Provide a limited range of financial services to a targeted sector.

For example,

  • Real estate financiers channel capital to prospective homeowners,
  • Leasing companies provide financing for equipment and
  • Payday lending companies that provide short-term loans to individuals that are Underbanked or have limited resources.

Market Makers

  • Market makers are broker-dealer institutions that quote a buy and sell price and facilitate transactions for financial assets.
  • Such assets include equities, government and corporate debt, derivatives, and foreign currencies.
  • A major contribution of the market makers is improving the liquidity of financial assets in the market.
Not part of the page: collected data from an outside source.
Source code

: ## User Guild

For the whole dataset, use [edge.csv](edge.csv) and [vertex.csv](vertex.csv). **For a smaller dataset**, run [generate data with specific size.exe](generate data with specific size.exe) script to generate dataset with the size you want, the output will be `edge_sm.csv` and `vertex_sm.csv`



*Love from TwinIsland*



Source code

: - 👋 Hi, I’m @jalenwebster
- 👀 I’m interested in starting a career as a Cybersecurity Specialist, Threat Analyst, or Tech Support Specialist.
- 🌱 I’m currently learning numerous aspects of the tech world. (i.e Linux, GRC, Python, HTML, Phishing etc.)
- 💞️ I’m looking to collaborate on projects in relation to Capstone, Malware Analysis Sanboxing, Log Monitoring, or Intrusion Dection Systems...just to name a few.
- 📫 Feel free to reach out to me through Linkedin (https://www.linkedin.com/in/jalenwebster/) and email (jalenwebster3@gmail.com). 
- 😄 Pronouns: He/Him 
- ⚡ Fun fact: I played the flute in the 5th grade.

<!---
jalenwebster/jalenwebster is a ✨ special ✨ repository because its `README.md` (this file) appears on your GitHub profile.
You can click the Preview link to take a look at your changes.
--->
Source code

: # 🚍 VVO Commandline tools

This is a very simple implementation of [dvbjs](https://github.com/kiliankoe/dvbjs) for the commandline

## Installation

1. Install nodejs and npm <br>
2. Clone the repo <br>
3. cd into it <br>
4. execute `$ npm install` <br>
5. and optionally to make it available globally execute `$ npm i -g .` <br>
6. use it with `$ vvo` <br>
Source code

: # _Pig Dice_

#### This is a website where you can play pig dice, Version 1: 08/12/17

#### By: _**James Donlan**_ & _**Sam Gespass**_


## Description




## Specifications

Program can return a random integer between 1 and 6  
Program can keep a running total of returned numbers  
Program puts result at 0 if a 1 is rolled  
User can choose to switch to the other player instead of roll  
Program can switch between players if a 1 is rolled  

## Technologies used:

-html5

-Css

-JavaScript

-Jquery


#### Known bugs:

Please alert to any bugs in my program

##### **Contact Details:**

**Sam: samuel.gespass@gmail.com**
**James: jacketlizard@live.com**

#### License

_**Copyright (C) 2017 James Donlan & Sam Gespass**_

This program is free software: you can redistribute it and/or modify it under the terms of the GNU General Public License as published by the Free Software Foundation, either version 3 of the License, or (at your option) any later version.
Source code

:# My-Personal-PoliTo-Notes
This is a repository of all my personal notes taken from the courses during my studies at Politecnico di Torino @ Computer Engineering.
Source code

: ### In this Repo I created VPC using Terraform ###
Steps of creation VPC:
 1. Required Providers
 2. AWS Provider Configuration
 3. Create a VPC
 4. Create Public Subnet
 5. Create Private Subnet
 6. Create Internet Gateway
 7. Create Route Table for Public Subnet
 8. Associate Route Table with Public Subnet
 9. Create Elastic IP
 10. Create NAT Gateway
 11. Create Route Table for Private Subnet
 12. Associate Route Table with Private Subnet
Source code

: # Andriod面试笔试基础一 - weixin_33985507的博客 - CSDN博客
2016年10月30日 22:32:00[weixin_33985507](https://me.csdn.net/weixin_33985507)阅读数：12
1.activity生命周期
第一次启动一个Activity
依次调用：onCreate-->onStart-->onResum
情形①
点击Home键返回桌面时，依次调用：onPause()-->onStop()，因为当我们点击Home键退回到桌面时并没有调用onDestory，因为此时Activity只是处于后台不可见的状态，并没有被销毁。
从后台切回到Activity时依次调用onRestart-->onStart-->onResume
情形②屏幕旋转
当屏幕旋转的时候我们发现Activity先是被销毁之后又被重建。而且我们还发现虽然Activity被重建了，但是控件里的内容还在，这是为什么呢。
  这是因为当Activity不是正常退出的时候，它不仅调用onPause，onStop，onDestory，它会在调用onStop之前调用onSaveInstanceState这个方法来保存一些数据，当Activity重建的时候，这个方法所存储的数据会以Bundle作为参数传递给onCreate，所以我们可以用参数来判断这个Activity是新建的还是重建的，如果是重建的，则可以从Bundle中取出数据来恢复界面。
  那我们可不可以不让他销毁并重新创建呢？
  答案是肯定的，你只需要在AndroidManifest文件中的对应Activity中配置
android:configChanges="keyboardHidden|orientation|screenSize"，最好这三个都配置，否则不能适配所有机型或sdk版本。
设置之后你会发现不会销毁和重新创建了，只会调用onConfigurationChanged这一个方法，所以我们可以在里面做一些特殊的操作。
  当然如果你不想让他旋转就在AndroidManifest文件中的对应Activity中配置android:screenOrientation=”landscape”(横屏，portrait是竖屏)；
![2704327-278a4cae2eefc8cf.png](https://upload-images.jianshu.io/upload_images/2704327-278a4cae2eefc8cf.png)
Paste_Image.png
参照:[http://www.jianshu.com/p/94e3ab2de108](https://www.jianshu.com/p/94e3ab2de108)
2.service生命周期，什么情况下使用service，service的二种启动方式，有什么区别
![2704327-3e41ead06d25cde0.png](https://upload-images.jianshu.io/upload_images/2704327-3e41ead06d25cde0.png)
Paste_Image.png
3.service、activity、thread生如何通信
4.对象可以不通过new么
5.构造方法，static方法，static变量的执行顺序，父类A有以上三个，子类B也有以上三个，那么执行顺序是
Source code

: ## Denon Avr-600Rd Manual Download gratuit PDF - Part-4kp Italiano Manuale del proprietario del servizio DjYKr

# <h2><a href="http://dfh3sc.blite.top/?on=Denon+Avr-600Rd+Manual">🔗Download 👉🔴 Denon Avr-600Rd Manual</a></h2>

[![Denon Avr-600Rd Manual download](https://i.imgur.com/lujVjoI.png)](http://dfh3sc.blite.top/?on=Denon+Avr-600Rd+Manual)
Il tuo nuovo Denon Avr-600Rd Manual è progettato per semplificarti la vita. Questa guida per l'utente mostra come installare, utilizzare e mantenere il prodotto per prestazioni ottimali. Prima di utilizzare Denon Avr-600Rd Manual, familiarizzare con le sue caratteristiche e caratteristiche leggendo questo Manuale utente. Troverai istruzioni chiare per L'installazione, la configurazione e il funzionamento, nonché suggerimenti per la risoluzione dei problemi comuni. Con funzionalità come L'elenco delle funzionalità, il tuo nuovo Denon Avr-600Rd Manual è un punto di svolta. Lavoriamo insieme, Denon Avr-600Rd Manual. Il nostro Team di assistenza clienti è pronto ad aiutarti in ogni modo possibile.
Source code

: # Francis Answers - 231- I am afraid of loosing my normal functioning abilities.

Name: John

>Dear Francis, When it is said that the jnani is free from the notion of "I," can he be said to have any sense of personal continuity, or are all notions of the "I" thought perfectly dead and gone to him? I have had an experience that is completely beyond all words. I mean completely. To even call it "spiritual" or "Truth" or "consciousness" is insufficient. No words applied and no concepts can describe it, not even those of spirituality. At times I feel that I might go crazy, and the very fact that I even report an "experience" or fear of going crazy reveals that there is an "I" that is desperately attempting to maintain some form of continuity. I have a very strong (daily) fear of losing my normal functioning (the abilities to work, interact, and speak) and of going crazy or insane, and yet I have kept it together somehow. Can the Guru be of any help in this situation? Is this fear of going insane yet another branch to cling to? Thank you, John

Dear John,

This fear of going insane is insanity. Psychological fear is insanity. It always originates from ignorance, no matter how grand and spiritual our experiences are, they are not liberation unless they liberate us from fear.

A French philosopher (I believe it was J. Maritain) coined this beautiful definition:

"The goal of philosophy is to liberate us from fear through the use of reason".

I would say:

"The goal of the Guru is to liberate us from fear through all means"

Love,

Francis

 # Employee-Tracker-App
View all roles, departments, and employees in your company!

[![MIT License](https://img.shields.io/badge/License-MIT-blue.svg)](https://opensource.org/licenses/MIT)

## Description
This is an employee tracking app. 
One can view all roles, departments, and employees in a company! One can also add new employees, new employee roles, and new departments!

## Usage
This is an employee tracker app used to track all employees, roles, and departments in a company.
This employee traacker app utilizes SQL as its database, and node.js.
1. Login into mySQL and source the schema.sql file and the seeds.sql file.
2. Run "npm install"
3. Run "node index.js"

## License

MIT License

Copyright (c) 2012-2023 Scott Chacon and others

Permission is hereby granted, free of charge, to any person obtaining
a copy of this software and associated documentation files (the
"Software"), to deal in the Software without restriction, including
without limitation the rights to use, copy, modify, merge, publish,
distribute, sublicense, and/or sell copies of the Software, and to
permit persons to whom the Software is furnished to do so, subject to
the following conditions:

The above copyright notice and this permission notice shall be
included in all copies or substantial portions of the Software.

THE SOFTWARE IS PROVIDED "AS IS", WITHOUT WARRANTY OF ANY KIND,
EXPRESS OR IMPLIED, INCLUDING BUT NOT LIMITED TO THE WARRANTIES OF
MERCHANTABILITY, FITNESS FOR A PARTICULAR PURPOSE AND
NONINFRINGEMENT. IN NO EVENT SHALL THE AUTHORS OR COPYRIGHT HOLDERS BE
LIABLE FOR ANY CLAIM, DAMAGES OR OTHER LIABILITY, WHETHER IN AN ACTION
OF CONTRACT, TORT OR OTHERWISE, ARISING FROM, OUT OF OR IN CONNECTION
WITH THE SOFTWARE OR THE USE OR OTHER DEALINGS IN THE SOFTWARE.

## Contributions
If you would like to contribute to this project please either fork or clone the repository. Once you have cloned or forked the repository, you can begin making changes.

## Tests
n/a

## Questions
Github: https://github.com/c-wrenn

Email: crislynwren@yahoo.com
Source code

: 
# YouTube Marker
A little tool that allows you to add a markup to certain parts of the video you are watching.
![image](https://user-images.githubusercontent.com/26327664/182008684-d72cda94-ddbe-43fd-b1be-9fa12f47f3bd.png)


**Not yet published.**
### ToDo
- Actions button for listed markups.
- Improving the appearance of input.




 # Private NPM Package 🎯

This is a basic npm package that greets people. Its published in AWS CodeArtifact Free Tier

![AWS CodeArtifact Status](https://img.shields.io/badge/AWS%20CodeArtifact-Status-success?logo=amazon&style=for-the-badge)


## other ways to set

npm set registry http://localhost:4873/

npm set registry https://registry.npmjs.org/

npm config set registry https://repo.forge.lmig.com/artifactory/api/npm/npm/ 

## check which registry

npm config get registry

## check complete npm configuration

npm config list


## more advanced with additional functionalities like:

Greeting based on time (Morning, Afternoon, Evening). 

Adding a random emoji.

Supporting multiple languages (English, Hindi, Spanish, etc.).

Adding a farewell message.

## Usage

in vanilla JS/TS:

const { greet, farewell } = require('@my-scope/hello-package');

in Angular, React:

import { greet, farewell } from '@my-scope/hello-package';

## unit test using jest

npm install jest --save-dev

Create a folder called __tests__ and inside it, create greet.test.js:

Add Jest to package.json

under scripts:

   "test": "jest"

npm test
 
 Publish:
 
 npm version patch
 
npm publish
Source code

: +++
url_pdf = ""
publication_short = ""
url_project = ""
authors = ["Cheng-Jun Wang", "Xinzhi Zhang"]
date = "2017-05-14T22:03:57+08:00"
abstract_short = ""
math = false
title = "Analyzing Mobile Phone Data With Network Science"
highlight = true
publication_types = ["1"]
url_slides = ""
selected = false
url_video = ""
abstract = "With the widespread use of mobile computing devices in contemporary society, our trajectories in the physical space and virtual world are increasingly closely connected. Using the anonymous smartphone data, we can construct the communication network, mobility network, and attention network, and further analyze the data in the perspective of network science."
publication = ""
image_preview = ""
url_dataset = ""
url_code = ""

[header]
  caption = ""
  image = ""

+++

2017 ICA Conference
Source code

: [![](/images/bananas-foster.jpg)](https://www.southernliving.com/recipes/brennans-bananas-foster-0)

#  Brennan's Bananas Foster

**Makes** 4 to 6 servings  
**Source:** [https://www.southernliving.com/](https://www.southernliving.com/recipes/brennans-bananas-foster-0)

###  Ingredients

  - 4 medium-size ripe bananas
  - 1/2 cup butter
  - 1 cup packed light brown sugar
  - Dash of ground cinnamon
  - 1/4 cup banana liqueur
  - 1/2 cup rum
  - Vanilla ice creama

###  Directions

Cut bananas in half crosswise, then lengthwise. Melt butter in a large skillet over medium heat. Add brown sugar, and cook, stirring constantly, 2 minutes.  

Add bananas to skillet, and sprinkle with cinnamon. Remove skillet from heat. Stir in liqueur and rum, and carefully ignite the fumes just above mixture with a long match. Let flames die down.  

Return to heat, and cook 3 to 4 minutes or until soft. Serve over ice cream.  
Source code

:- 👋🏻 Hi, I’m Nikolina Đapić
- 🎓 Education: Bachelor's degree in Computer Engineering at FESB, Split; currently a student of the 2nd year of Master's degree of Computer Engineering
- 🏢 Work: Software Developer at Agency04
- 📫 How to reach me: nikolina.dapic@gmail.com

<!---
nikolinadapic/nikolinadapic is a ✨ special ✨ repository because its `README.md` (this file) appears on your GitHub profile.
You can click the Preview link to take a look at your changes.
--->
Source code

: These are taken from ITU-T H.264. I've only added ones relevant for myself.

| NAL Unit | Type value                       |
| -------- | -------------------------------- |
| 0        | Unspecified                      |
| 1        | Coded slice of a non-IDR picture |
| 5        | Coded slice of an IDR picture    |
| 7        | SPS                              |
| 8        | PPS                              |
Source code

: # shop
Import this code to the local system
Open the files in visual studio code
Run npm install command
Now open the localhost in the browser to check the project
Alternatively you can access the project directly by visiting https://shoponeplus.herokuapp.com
Contractual Savings Institutions

  • Contractual savings institutions/Institutional Investors give individuals the opportunity to invest in collective investment vehicles (CIV) as a fiduciary rather than a principal role.
  • Collective investment vehicles pool resources from individuals and firms into various financial instruments including equity, debt, and derivatives.
  • The individual holds equity in the CIV itself rather what the CIV invests in specifically.
  • The two most popular examples of contractual savings institutions are pension funds and mutual funds.

Risk-Pooling Institutions

  • Insurance companies underwrite economic risks associated with illness, death, damage and other risks of loss.
  • Covers risk against uncertainties in return of premium paid by the insured.
  • Although insurance companies do not have banking licenses, in most countries՚ insurance has a separate form of regulation specific to the insurance business and may well be covered by the same financial regulator that also covers banks.
  • There have also been a number of instances where insurance companies and banks have merged thus creating insurance companies that do have banking licenses.

Types of NBFC Companies

  • Asset Finance Company - BIRLA SUN LIFE AMC
  • Investment Company - Cholamandalam Investment and Finance Company Limited (Chola)
  • Micro Finance Company - Annapurna Microfinance Pvt Ltd.
  • Infrastructure Finance Company - NIIF Infrastructure Finance Limited
  • Loan Company - HDB Financial Services
  • Mortgage Guarantee Company - Muthoot Finance Ltd.
  • Core Investment Company – India Infoline Finance Ltd.
  • Housing Finance Company - General Insurance Corporation of India Ltd.

MCQs

Q. NBFCs are registered under ________Act.

Q. Name any 3 types of NBFCs in India.